At the SAARC Summit last week, Prime Minister Baburam Bhattarai exhorted South Asian leaders to walk the talk and deliver on the lofty declarations of the past. He may as well have asked himself whether he is doing the same back home.
The initially ga-ga mainstream media has done a dramatic turnaround and remarked on a badly tarnished halo effect. We don't know yet if this is also reflected in public disillusionment with Bhattarai, but it can't be disputed that the prime minister's brand equity has taken a battering in the past two weeks.
Not very long ago, when the opposition flagged his ride in a Mustang as a populist move, the public support for austerity measures taken by the Prime Minister forced even the critics to acknowledge it as exemplary symbolism. But all that seems to be a distant memory now as he rides in to bumpy political landscape in an over-crowded 49 seater that threatens to
A prime minister who made austerity his guiding principle has made decisions which have not only put an astronomical price on the peace process, but also led to his personal political bankruptcy. But what really takes the cake is the way he has misused his office to influence cases against Agni Sapkota, Prabhu Sah and Balkrishna Dhungel. A man the nation trusted as a statesman has not been able to rise above partisan interest.
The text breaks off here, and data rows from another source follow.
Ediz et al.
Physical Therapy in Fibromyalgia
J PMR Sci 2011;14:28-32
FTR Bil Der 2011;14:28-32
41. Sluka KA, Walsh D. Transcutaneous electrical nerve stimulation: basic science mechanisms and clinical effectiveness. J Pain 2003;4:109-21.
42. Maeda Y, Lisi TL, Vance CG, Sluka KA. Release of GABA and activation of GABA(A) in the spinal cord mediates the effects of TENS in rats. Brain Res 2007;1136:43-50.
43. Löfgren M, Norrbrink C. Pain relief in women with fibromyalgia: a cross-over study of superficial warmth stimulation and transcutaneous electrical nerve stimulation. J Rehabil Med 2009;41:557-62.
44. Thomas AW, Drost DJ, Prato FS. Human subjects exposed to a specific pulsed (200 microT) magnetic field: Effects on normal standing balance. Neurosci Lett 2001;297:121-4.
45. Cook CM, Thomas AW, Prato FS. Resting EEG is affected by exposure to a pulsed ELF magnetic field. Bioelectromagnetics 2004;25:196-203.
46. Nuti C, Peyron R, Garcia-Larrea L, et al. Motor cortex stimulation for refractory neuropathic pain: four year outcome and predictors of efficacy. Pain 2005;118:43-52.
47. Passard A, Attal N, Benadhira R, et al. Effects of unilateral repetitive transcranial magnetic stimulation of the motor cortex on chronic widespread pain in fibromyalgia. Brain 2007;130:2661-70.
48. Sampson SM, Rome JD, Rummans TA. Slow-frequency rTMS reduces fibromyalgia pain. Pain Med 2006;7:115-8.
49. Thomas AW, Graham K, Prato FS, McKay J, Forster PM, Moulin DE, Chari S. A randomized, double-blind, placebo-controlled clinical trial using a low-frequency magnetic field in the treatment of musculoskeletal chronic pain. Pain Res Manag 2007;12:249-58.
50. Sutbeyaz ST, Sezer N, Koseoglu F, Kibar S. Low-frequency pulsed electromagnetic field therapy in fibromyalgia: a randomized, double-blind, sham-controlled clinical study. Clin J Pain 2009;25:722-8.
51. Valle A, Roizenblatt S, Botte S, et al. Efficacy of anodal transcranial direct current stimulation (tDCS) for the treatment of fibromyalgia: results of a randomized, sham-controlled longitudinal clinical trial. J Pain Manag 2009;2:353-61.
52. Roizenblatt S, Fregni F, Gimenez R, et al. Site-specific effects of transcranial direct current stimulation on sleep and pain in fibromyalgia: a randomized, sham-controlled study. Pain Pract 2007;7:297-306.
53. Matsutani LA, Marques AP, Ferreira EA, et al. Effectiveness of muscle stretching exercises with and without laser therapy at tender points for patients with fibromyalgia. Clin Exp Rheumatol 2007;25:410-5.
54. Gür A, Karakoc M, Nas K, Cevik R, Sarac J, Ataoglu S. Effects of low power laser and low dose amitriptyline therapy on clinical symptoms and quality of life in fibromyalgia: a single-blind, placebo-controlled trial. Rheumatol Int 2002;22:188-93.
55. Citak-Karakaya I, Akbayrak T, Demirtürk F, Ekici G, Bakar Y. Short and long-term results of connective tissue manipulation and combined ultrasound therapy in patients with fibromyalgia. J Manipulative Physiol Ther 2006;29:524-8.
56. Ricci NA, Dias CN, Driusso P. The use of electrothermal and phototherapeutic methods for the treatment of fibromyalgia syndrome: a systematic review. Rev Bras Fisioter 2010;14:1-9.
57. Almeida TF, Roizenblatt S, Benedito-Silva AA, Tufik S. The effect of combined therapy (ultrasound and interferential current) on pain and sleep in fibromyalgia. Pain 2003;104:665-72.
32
Many war time atrocities need to be investigated by a future Truth and Reconciliation Committee (TRC) but political motives alone do not explain many of the human rights violations during the war. It is indefensible that cold-blooded murder of an unarmed individual has been pardoned on "political" grounds.
Baburam Bhattarai must also realize that he leads a government which he himself attributed as having a historical task of bringing together ideologically diverse political groups to converge on issues of national consensus. His inexplicably explicit role in the Dhungel case will put him on a collision course with the judiciary and undermine his stated goal to make progress on the peace process.
Returning from the New York visit, Maoist chairman Puspa Kamal Dahal was quick to defend Bhattarai's move, saying the pardon had been decided by the previous government. To reduce this case to a mere technicality and to argue that the government has constitutional powers to absolve wrongdoing makes a mockery of justice and is an insult to Ujjan Shrestha's still grieving relatives. It's not so much about what the government can or cannot do, but about what it ought or ought not do.
While one party of the conflict is under the scanner, nobody has dared to call for investigation into the crimes perpetrated by the Nepal Army. There seems to be a conspiracy of silence among the two warring sides to brush their past atrocities under the carpet.
Theorists argue that claim to absolute truth overlooks its relativity and context. Hence, the call for justice in Ujjan Shrestha's murder must not eclipse the larger need to provide justice for all.